The propensity score is the probability of receiving treatment given observed covariates: e(X) = P(Treatment = 1 | X). Rosenbaum and Rubin (1983) proved that conditioning on the propensity score balances all observed covariates between treatment groups, reducing a high-dimensional confounding adjustment problem to a single dimension. Propensity scores can be used via matching (pairing treated and control subjects with similar scores), stratification (grouping subjects into propensity score strata), inverse probability of treatment weighting (IPTW, weighting each subject by the inverse of their probability of receiving their actual treatment), or covariate adjustment. All approaches assume no unmeasured confounding (strongly ignorable treatment assignment): after conditioning on observed covariates, treatment assignment is independent of potential outcomes. This assumption is untestable and is the primary limitation of all propensity score methods.

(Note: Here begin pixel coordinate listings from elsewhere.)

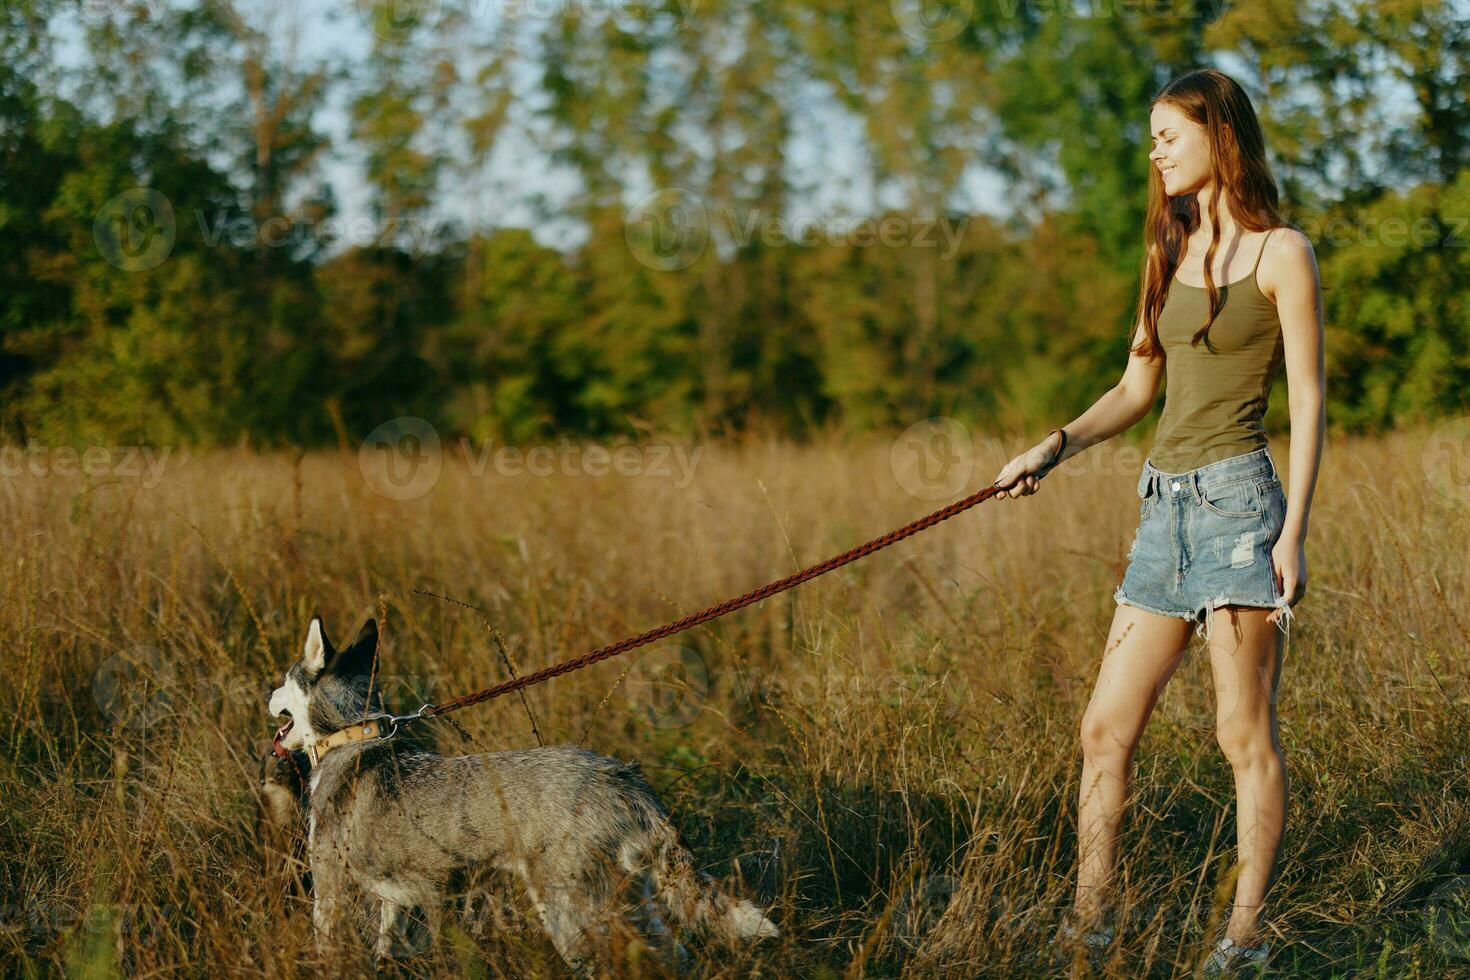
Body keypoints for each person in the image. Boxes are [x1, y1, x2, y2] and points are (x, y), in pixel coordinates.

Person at [992, 68, 1325, 976]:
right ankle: (1090, 925)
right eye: (1152, 137)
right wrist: (1052, 446)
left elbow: (1309, 397)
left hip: (1240, 510)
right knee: (1104, 728)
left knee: (1241, 734)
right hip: (1161, 516)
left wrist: (1291, 532)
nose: (1155, 152)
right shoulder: (1166, 252)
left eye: (1169, 135)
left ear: (1220, 138)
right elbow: (1136, 388)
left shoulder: (1280, 253)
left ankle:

Randomized trials balance confounders by design, but many important clinical questions cannot be studied with randomization (it is unethical to randomize patients to smoking or not). Observational data are abundant but confounded — patients who receive treatment differ systematically from those who do not. If patients prescribed statins are older, sicker, and have higher cholesterol, a naive comparison of outcomes between statin users and non-users conflates the treatment effect with the confounding effects of age, severity, and cholesterol.
The propensity score collapses all measured confounders into a single number: the estimated probability of receiving treatment. Two patients with the same propensity score may differ on individual covariates but are equally likely to have been treated, given their observed characteristics. Comparing outcomes between treated and untreated subjects with similar propensity scores is analogous to comparing within strata of a randomized trial (where treatment probability is 0.5 for everyone). The key theorem (Rosenbaum and Rubin, 1983) proves that balancing on the propensity score is sufficient to balance all the observed covariates that went into its estimation.
The four implementation strategies have different practical tradeoffs. Matching pairs treated and untreated subjects with similar propensity scores, creating a balanced sample but potentially excluding subjects without good matches (reducing sample size and generalizability). Stratification divides the sample into propensity score quantiles and estimates the treatment effect within each stratum. IPTW weights each subject by the inverse of their probability of receiving the treatment they actually received, creating a pseudo-population where treatment is independent of observed confounders — it uses all subjects but can be unstable when propensity scores are extreme. Covariate adjustment includes the propensity score as a covariate in a regression model, which is the simplest approach but relies on correct specification of the outcome model.
The critical limitation is that propensity scores address only measured confounders. If an important confounder is not included in the propensity model — because it was not measured or not recognized as a confounder — the treatment effect estimate remains biased. This is why sensitivity analyses (e.g., Rosenbaum bounds, E-values) are essential: they quantify how strong an unmeasured confounder would need to be to explain away the observed effect. A large, robust effect that survives sensitivity analysis is more credible than a small effect that could be explained by even modest unmeasured confounding.